Required action: Leaving out every picture, quote the data below exactly as it appears.

Supplied information:
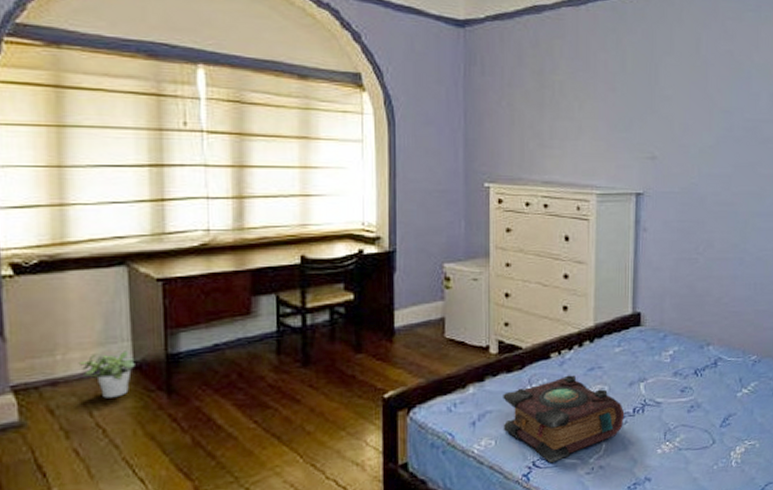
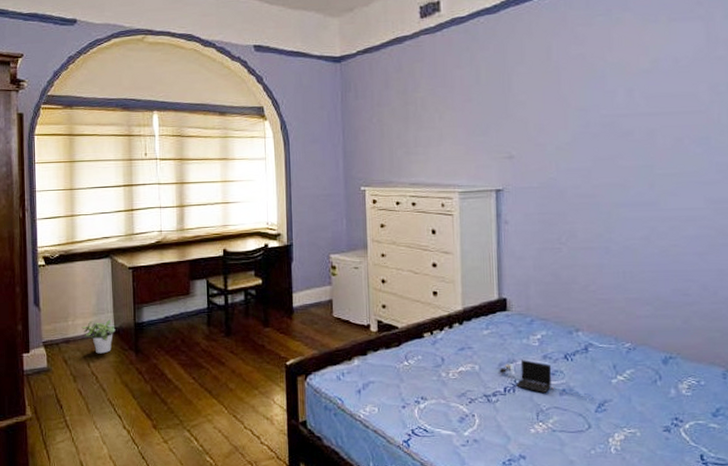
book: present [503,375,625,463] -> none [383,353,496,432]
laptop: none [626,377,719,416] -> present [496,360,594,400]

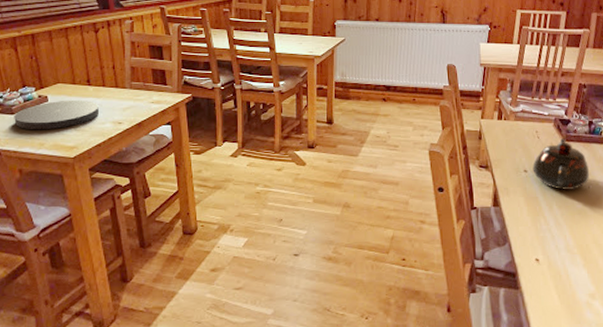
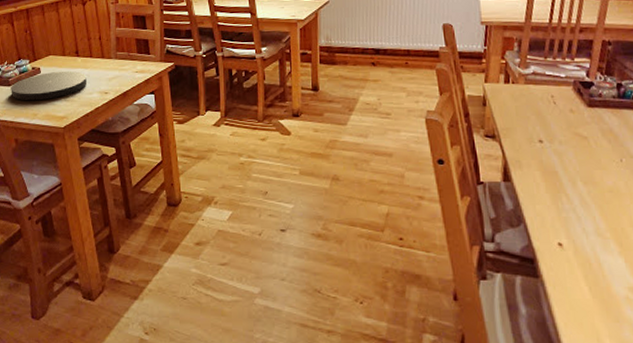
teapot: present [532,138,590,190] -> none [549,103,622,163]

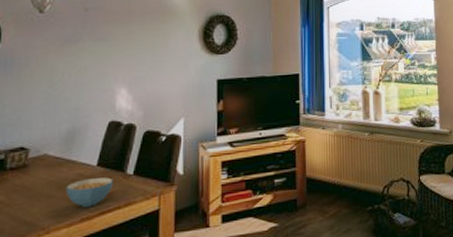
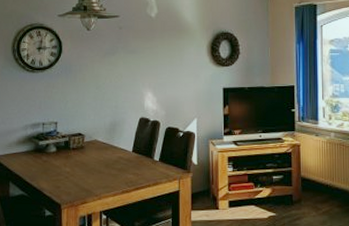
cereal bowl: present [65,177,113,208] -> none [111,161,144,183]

Answer:
book: present [503,375,625,463] -> none [383,353,496,432]
laptop: none [626,377,719,416] -> present [496,360,594,400]

teapot: present [532,138,590,190] -> none [549,103,622,163]

cereal bowl: present [65,177,113,208] -> none [111,161,144,183]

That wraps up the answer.